* Data *
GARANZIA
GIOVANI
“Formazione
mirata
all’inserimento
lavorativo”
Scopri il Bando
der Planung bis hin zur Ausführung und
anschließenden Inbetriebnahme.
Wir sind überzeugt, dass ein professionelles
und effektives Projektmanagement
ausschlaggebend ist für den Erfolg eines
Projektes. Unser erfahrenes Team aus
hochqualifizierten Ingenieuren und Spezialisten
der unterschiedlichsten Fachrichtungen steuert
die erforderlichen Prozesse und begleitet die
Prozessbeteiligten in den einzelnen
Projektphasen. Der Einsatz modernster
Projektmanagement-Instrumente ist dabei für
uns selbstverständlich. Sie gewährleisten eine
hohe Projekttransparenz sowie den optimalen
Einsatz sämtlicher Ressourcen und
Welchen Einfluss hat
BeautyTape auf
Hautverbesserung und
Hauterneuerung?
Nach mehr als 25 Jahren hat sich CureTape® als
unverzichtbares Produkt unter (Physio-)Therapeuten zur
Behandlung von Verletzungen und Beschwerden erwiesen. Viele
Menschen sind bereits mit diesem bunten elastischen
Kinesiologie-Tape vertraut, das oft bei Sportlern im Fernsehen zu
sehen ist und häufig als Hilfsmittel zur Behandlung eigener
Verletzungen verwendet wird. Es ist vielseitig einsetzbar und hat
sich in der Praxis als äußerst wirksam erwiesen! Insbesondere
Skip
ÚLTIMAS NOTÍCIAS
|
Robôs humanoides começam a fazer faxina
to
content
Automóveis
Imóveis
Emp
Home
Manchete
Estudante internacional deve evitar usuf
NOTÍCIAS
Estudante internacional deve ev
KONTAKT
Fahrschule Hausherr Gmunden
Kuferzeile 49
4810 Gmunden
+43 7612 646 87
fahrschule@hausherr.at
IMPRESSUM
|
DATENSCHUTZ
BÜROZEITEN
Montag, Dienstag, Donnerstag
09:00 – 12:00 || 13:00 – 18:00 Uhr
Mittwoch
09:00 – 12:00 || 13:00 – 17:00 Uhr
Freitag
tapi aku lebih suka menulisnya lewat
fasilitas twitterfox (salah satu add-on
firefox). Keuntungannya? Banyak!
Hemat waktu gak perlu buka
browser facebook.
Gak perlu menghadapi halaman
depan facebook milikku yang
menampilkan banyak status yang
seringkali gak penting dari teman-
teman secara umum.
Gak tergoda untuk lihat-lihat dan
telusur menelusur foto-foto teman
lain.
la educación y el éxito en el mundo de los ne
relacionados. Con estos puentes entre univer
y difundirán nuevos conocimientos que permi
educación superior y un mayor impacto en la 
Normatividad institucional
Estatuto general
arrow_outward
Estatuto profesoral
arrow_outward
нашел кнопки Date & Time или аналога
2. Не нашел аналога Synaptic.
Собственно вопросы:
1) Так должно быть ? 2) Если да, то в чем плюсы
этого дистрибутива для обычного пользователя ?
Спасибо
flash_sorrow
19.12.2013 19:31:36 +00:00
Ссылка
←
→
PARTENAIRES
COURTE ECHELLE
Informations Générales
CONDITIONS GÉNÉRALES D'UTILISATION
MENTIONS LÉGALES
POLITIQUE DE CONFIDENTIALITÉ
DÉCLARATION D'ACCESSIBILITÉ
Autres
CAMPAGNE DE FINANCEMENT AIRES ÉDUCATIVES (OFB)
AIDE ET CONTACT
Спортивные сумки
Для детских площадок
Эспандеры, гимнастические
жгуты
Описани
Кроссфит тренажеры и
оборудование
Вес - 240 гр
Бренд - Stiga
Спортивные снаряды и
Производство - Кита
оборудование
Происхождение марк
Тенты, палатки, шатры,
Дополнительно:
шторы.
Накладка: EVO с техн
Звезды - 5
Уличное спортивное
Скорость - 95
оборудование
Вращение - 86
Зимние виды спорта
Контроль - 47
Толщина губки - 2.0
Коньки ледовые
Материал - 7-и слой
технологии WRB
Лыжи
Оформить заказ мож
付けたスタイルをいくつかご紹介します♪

* Your instructions *
Can you return, word for word, the lines from the start of the records through the line holding "hochqualifizierten Ingenieuren und", with that line included?

* Response *
GARANZIA
GIOVANI
“Formazione
mirata
all’inserimento
lavorativo”
Scopri il Bando
der Planung bis hin zur Ausführung und
anschließenden Inbetriebnahme.
Wir sind überzeugt, dass ein professionelles
und effektives Projektmanagement
ausschlaggebend ist für den Erfolg eines
Projektes. Unser erfahrenes Team aus
hochqualifizierten Ingenieuren und Spezialisten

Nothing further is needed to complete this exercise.